Updated: 5:08 p.m. April 28, 2009
Drought over, but Atlanta water rates won’t fall
The Atlanta Journal-Constitution
Tuesday, April 28, 2009
Atlanta officials raised water rates last year, in part, because the city noticed a drop in revenue when homeowners heeded the call to use less water during the drought.
Last month, state officials declared that the drought was over, but a city official said Tuesday there are no plans to lower the rates.
[an error occurred while processing this directive] • Atlanta and Fulton County news
“It takes a few years for that use to start building back up,” Rob Hunter, the city’s watershed management commissioner, said in a brief interview. “It doesn’t come right back in revenue, and we’ve seen that in other utilities across the U.S. when their restrictions are lifted.”

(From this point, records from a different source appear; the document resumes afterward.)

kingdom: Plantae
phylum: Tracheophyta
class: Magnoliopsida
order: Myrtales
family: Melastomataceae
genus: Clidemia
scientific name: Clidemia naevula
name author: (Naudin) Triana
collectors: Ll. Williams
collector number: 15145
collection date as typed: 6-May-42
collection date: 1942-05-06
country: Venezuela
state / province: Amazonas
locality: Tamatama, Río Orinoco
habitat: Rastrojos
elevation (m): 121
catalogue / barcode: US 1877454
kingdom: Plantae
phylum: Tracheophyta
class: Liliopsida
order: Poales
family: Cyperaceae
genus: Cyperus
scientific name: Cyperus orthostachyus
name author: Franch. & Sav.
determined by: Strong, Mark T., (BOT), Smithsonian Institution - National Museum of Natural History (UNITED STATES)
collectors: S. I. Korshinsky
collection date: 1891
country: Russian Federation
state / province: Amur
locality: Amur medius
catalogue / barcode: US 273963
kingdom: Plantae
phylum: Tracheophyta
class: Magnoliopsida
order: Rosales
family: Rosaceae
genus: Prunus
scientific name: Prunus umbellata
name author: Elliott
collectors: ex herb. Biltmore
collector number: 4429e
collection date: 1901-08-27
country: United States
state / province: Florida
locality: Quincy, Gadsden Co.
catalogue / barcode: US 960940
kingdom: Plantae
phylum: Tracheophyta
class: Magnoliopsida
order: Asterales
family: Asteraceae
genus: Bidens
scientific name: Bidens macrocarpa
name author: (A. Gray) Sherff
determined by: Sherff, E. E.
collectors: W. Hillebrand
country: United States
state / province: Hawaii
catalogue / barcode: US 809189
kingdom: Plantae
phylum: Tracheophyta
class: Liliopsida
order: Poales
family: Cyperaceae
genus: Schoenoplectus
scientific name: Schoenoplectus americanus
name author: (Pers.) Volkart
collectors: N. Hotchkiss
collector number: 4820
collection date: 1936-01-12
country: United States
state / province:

The city has not lowered its own drought restrictions.
Water use decreased by 10 percent during the drought, Hunter’s staff said. Mayor Shirley Franklin and the city council last June raised the rates by 27.5 percent along with smaller increases through 2012.
Barbara Payne, who runs the day-to-day operations of a civic group that tracks local government spending, said the city should consider lowering the rates.
“People are getting punished for conserving [water],” said Payne, executive director of the Fulton County Taxpayers Foundation.
Officials say the city needed the rate increase to ensure it can complete the ongoing $4 billion effort to fix its aging sewers, improve water quality and limit pollution into nearby rivers, lakes and streams. Atlanta completed the first phase of the work last year under budget, with the entire project scheduled to be finished within the next five years.
Hunter talked about the rates after a testy news conference where reporters pressed him about a lawsuit filed by homeowner Lisa Webb last week questioning the city’s water billing practices. City Attorney Beth Chandler said her staff would “defend the lawsuit vigorously” but she could not discuss details because it is in litigation.
State lawmakers held a hearing several months ago to deal with the flood of complaints from businesses and homeowners who claimed they were being overcharged by the city or unfairly billed. Hunter later said a computer glitch was responsible for some of the billing problems.